The Skirball Museum of Biblical Archaeology
Visiting Hours: By appointment
For information call: +972-2-6203257
From its inception in 1986, the museum was conceived of as a showcase for the archaeological work of the the Nelson Glueck School. On display in the downstairs gallery are models and artifacts from the school's premier project, the Tel Dan excavations. The exhibit is organized thematically (rather than chronologically): the dig camp experience, religious belief and cult practice, burial behavior, gates and fortifications and the saga of the Israelite Settlement. The upstairs gallery contains models and objects from Tel Gezer, Tel Aroer and Tel Ira—the latter two in the Negev desert. The museum is widely considered a jewel of design and conception, being both aesthetic and "user-friendly".
The museum was designed (by architect Moshe Safdie, graphic designer Dorit Harel and curator Dalia Pakman) with the natural setting of Tel Dan in mind. The floor and stands are fashioned of the northeastern Galilee’s native basalt, lending the exhibit a unique atmoshpere. The musuem interior looking toward the entrance. As an indicator of Tel Dan’s major building material, basalt was used for the floor and for pedestals.
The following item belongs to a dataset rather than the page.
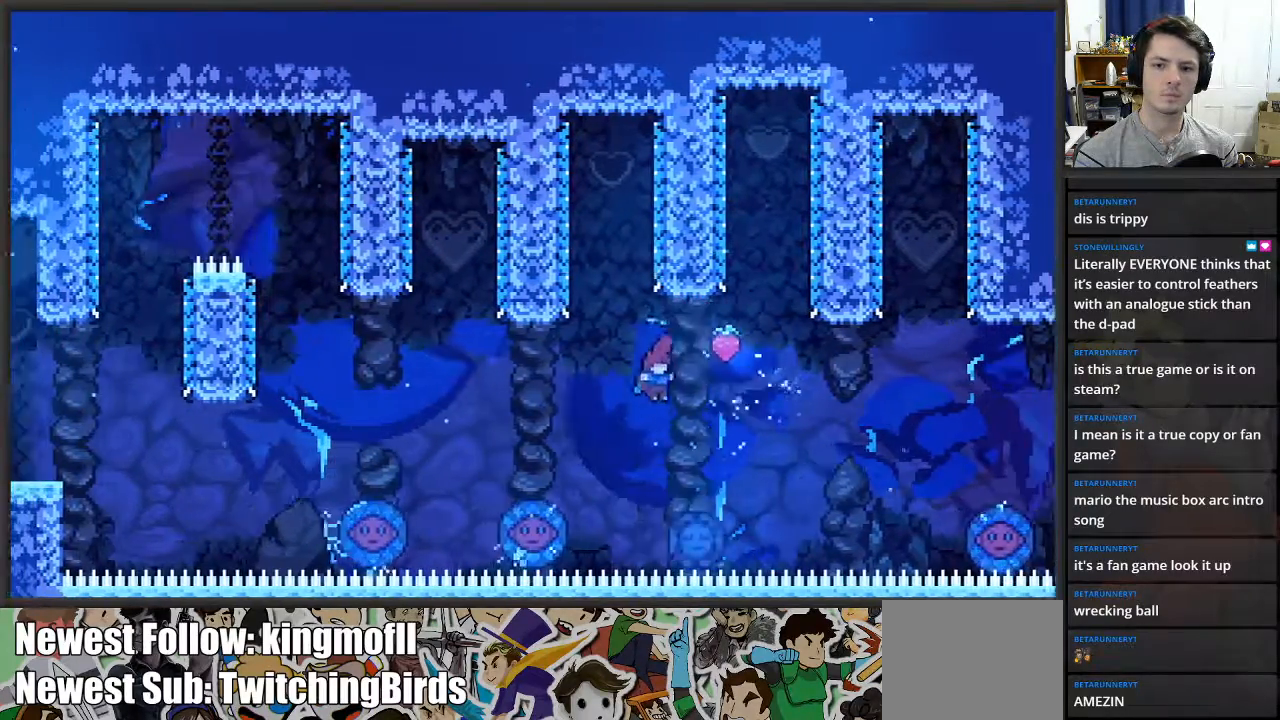
{"buttons": [], "left_stick": "left", "right_stick": "center", "events": [[250, "left_stick", "up-left"], [317, "left_stick", "left"]]}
Our own timeline at the Nelson Glueck School continues and many new and significant discoveries have been made since the Skirball Museum was inaugurated. These should also find expression in the museum's display. Aside from a copy of the now-famous “House of David” inscription recently mounted, we have plans to expand the archaeological garden to exhibit architectural elements of special interest.
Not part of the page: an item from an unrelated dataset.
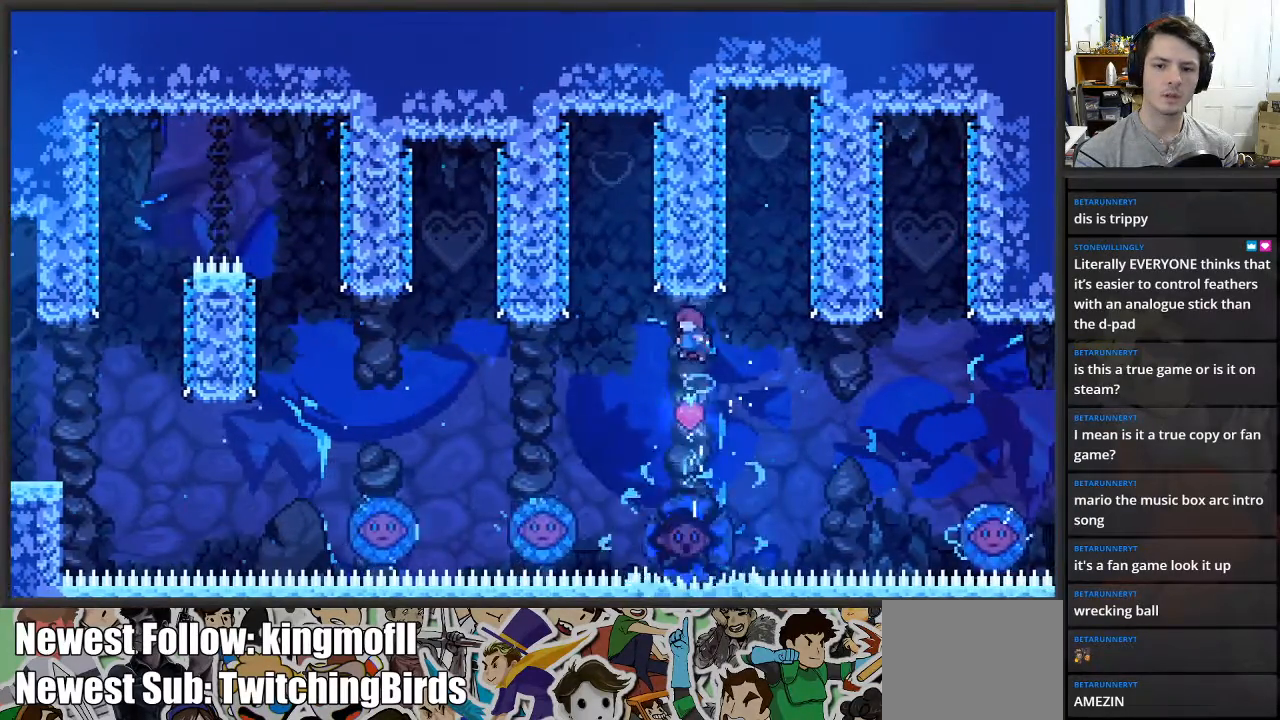
{"buttons": [], "left_stick": "center", "right_stick": "center", "events": [[100, "left_stick", "center"], [183, "left_stick", "right"], [433, "left_stick", "center"]]}
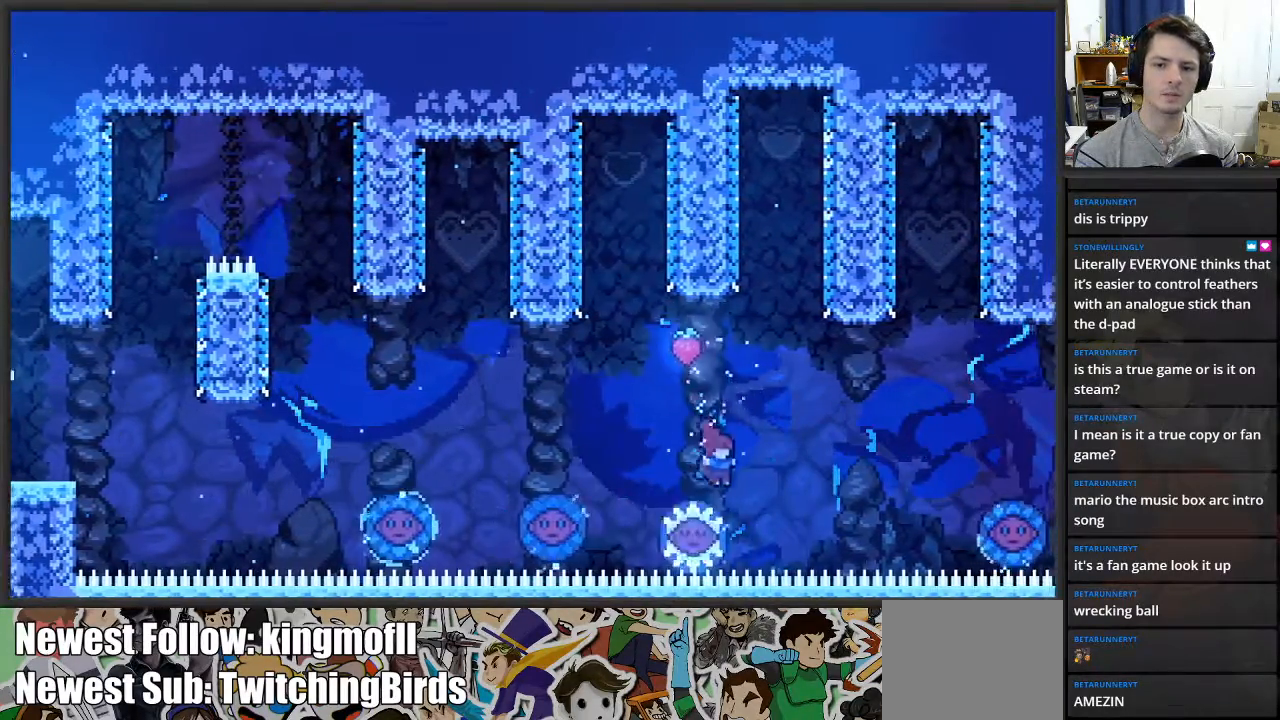
{"buttons": [], "left_stick": "left", "right_stick": "center", "events": [[33, "left_stick", "left"]]}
In order to supplement what is an essentially static exhibit, we have plans to create a multimedia presentation where visitors of all ages will be able to use interactive, digital technology to probe deeper into the secrets of the archaeological sites and objects included in the museum's exhibit. This presentation will include graphic reconstructions of archaeological strata, buildings and objects, and material for investigating connections to other sites and other cultures.
We welcome visitors and especially groups, who can arrange for a 45 minute tour. The museum hosts school children and youth groups frequently.